Why do we not see any women coaching on the range at a tour event?

A coach is a coach whether you are male or female. When I applied for the England Regional Boys job I knew that I had the experience and the skills to be successful. But in the back of my mind I thought that I wouldn’t get the position because I’m a women in a man’s world. The interview process included a presentation, practical lesson on long and short game with elite players and you were assessed. It was as nerve-wracking as taking your driving test. In my head I wasn’t going to get it, then England Golf’s performance director Nigel Edwards rang to offer me the position. Obviously, I was over the moon and, to be honest, it’s the most rewarding position that I hold to this day. I absolutely enjoy working for England Golf, they have been so supportive and encouraging throughout my career. All the England coaches and personnel are so supportive, I always wanted to be a county and England coach throughout my career and right now I couldn’t be happier.

What’s the best bit of advice that you’ve been given?

Graham’s little mantra is: “Make sure that you can play the game first and be able to demonstrate.” If you are sitting in a room, don’t always believe everything, – he’s always encouraged me to attend CPD seminars and spend time with quality coaches, know that the person in front of you can perform as expected and know that it works. Go and try it first and make sure that it works, because one day that good player may just ask you to demonstrate that shot.

In 2019 you were diagnosed with Stage 2 breast cancer, can you explain what you went through?

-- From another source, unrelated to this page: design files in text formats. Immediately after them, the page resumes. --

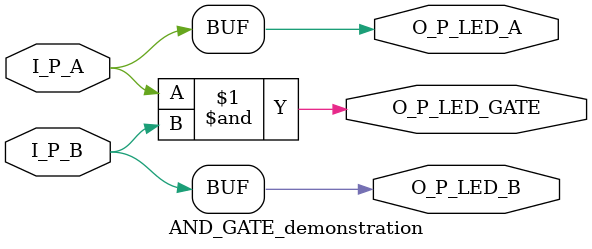
<source format=v>
`timescale 1ns / 1ps



module AND_GATE_demonstration(
    input I_P_A,
    input I_P_B,
    output O_P_LED_A,
    output O_P_LED_B,
    output O_P_LED_GATE
    );
    assign O_P_LED_A = I_P_A;
    assign O_P_LED_B = I_P_B;
    assign O_P_LED_GATE = I_P_A & I_P_B;
endmodule

</source>
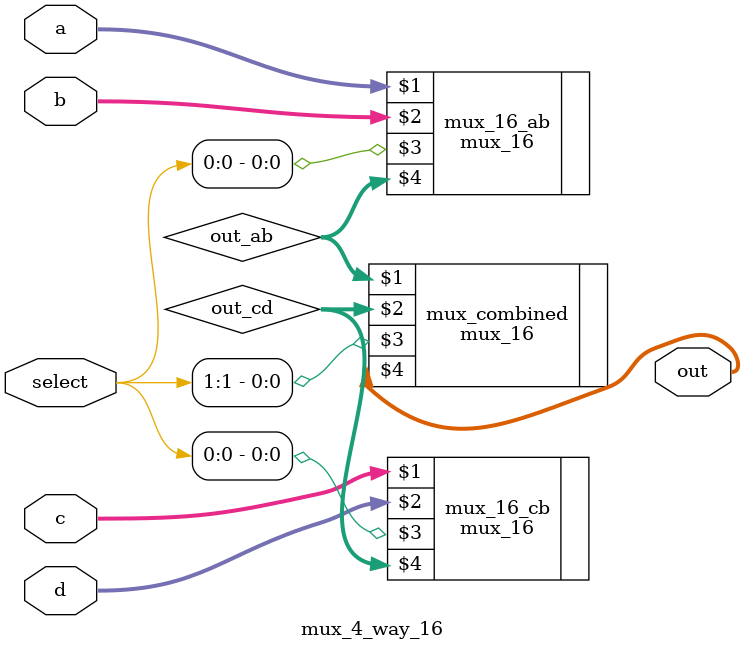
<source format=sv>
module mux_4_way_16(
    input  [15:0] a,
    input  [15:0] b,
    input  [15:0] c,
    input  [15:0] d,
    input  [1:0]  select,
    output [15:0] out
);
    wire[15:0] out_ab;
    wire[15:0] out_cd;

    mux_16 mux_16_ab(a,b,select[0], out_ab);
    mux_16 mux_16_cb(c,d,select[0], out_cd);
    mux_16 mux_combined(out_ab, out_cd, select[1], out);
endmodule

</source>
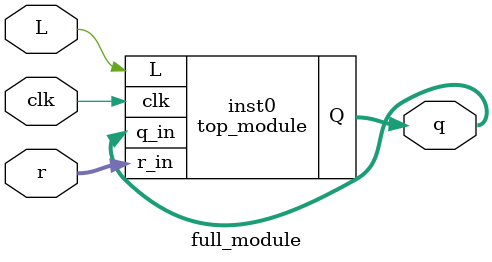
<source format=sv>
module top_module(
    input clk,
    input L,
    input [2:0] q_in,
    input [2:0] r_in,
    output reg [2:0] Q
);

always @(posedge clk) begin
    if (L) begin
        Q <= r_in;
    end else begin
        Q <= {Q[1] ^ Q[2], Q[0], Q[2]};
    end
end

endmodule
module full_module (
    input [2:0] r,
    input L,
    input clk,
    output reg [2:0] q
);

top_module inst0 (
    .clk(clk),
    .L(L),
    .q_in(q),
    .r_in(r),
    .Q(q)
);

endmodule

</source>
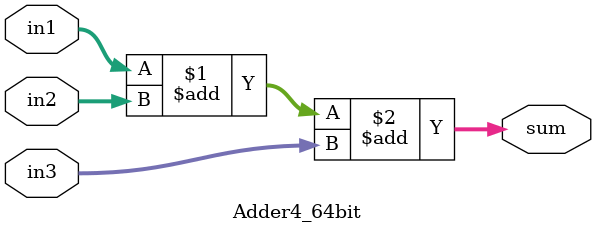
<source format=v>
module Adder4_64bit (
    input  wire [63:0] in1,  // Đầu vào thứ nhất
    input  wire [63:0] in2,  // Đầu vào thứ hai
    input  wire [63:0] in3,  // Đầu vào thứ ba
    output wire [63:0] sum   // Kết quả đầu ra
);

    // Thực hiện phép cộng modulo 2^32
    assign sum = in1 + in2 + in3;

endmodule
</source>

I had radiotherapy every day for three weeks, I didn’t have any chemo and I still worked. With radiotherapy they give you a set time every day and mine was two o’clock. It took me an hour to get to the hospital. I made sure that I was still working, I didn’t burden any of my clients with my illness and I made sure that I was still that happy, jolly Lysa Jones. Nobody knew what I was going through and, to be honest, it certainly gave me a positive outlook on life. They say that the radiotherapy can make you tired, but I was quite fit because I started cycling before my operation and I made sure that I cycled pretty much every day, just to get me through the radiation. There is a horrible process that they don’t tell you, that you are going to go through. It is operation, radiotherapy and then you take tamoxifen for five years of your life. So I’m still on it and I have to have it every day. Now I feel fantastic and I’m living every day as it comes, as you would when you’ve had this type of diagnosis. I’m still the same person as I was; I have a strong work ethic, I’m still extremely busy as a coach and I would like to think that I am now a sounding board for anyone who is going through it. I just want to get the message out there that there is success from cancer treatment.

What should a first lesson look like?

I like to understand the person and the player, what their strengths are and to sit down and get into their heads. You never want to to screw up the good bits. The player wants to be made to feel important, you've never met before so you have to engage with them and listen to their goals.

How much information is good information?

Don’t bombard anyone with all this technical information, get them doing one or two things well. I will ask what’s good about their swing and get them to own it rather than me showing them what Tiger’s swing looks like.

If a beginning instructor asked you for advice, what would you tell them?

Come and watch me coach. Observe, ask questions, can you apply what you’ve learnt before sharing that knowledge? So that it not just information.